After trial and errors, we built a simple but effective hybrid model, namely ResnetTL, which relies on residual deep network to extract spatial pattern from satellite image blocks and multi-layer perceptron to link time/location information and spatial pattern to target outputs. Such network was purely an accidental success of constant attempts. However, in-depth investigation reveals that a simple model also has magic power, for example, it accelerated the computation, improved data accuracy, achieved the synchronization of integrating spatial information and simulating nonlinear relationship, providing bridge for estimates of other solar radiation components through transfer learning and so on.

Based on the developed model, we have generated and released the hourly 5-km surface total and diffuse solar radiation dataset in China (2007-2018). It provides gridded surface global and diffuse solar radiation in China with a spatial resolution of 0.05°. Both the direct estimated hourly values and the integrated daily and monthly total values are available. The figures below show the diurnal variability of hourly global solar radiation on June 21, 2018. Validation at China Meteorological Administration solar radiation stations revealed that the root-mean-square error in 2007 is about 0.32 MJ/m2 (90 W/m2), 2.14 MJ/m2 and 1.30 MJ/m2 in hourly, daily and monthly scales, respectively.

Diurnal variability of hourly global solar radiation from UTC 0:00 to 11:00, June 21, 2018.

Our datasets can be reused as stand-alone for analysis of regional characteristics and temporal trend of solar radiation, yet richer studies and applications can be done by linking to other data resources. We suggest the open-source Global Solar Energy Estimator (GSEE) model for accurate estimation of solar energy in China to help policy-making of energy sector. Besides, it can also be used to drive plant models (e.g., JULES, YIB, SWAP etc.) for crop yield estimation.

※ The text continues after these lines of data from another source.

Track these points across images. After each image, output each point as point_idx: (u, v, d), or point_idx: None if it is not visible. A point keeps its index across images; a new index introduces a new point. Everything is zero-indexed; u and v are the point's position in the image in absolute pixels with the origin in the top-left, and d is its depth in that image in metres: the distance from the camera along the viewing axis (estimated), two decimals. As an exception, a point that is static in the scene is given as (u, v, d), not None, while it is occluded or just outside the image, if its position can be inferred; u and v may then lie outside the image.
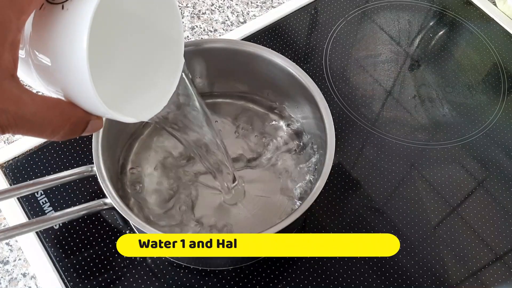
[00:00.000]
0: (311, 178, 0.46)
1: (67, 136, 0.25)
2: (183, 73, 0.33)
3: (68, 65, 0.23)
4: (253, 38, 0.59)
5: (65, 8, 0.23)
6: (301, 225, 0.47)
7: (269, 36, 0.60)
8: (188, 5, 0.64)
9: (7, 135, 0.52)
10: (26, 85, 0.26)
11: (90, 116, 0.26)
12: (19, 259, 0.46)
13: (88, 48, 0.22)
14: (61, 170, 0.47)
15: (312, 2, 0.63)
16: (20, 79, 0.23)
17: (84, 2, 0.23)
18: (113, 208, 0.38)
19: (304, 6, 0.63)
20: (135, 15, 0.30)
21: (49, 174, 0.45)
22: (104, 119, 0.28)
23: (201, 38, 0.61)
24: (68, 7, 0.23)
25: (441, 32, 0.63)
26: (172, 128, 0.36)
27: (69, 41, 0.23)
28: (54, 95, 0.25)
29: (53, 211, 0.46)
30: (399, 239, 0.47)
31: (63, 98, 0.25)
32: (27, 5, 0.22)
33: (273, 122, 0.50)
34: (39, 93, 0.24)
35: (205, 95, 0.51)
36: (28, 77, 0.26)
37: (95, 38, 0.24)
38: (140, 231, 0.44)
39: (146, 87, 0.32)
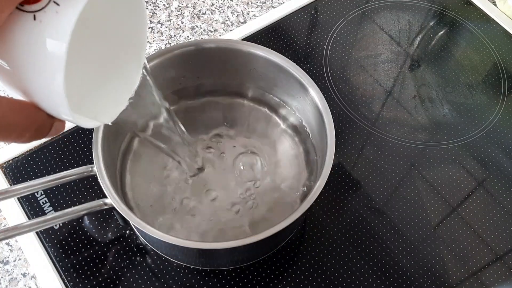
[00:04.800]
0: (310, 177, 0.46)
1: (31, 139, 0.25)
2: (148, 78, 0.33)
3: (40, 78, 0.23)
4: (253, 38, 0.59)
5: (38, 20, 0.23)
6: (301, 225, 0.47)
7: (269, 36, 0.60)
8: (188, 5, 0.64)
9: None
10: None
11: (53, 119, 0.26)
12: (19, 259, 0.46)
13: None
14: (61, 170, 0.47)
15: (312, 2, 0.63)
16: None
17: (60, 18, 0.23)
18: (113, 208, 0.38)
19: (304, 6, 0.63)
20: (103, 19, 0.30)
21: (49, 174, 0.45)
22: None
23: (201, 38, 0.61)
24: (42, 19, 0.23)
25: (441, 32, 0.63)
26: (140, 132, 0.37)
27: (44, 57, 0.23)
28: (14, 95, 0.25)
29: (53, 211, 0.46)
30: (399, 239, 0.47)
31: (23, 99, 0.25)
32: None
33: (273, 122, 0.50)
34: (4, 96, 0.24)
35: (204, 95, 0.51)
36: None
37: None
38: (140, 231, 0.44)
39: (107, 90, 0.32)
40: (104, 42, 0.31)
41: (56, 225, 0.45)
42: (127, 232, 0.46)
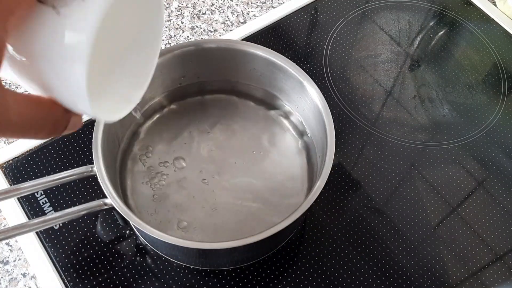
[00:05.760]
0: (310, 177, 0.46)
1: (49, 135, 0.25)
2: None
3: (60, 72, 0.23)
4: (253, 38, 0.59)
5: (62, 14, 0.22)
6: (301, 225, 0.47)
7: (269, 36, 0.60)
8: (188, 5, 0.64)
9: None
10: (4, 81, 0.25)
11: (70, 114, 0.25)
12: (19, 259, 0.46)
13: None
14: (61, 170, 0.47)
15: (312, 2, 0.63)
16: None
17: (85, 9, 0.22)
18: (113, 208, 0.38)
19: (304, 6, 0.63)
20: (125, 14, 0.31)
21: (49, 174, 0.45)
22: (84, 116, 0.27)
23: (201, 38, 0.61)
24: (63, 11, 0.22)
25: (441, 32, 0.63)
26: None
27: (64, 50, 0.22)
28: (31, 91, 0.25)
29: (53, 211, 0.46)
30: (399, 239, 0.47)
31: (39, 93, 0.25)
32: (14, 6, 0.21)
33: (273, 122, 0.50)
34: (21, 92, 0.24)
35: (204, 94, 0.51)
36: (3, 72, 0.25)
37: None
38: (140, 231, 0.44)
39: (122, 85, 0.32)
40: (123, 37, 0.31)
41: (56, 225, 0.45)
42: (127, 232, 0.46)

In the near future, we are going to carry out solar energy related applications based on the released product. We also hope that our products would serve as a key data source in support of scientific researches and industrial applications in this field and bring real convenience or value to users. Meanwhile, our work keeps going on and new ideas such as convolutional long short-term memory network will be introduced into the developed network to resolve the lag effect and cumulative effect in time series during instantaneous solar radiation estimation.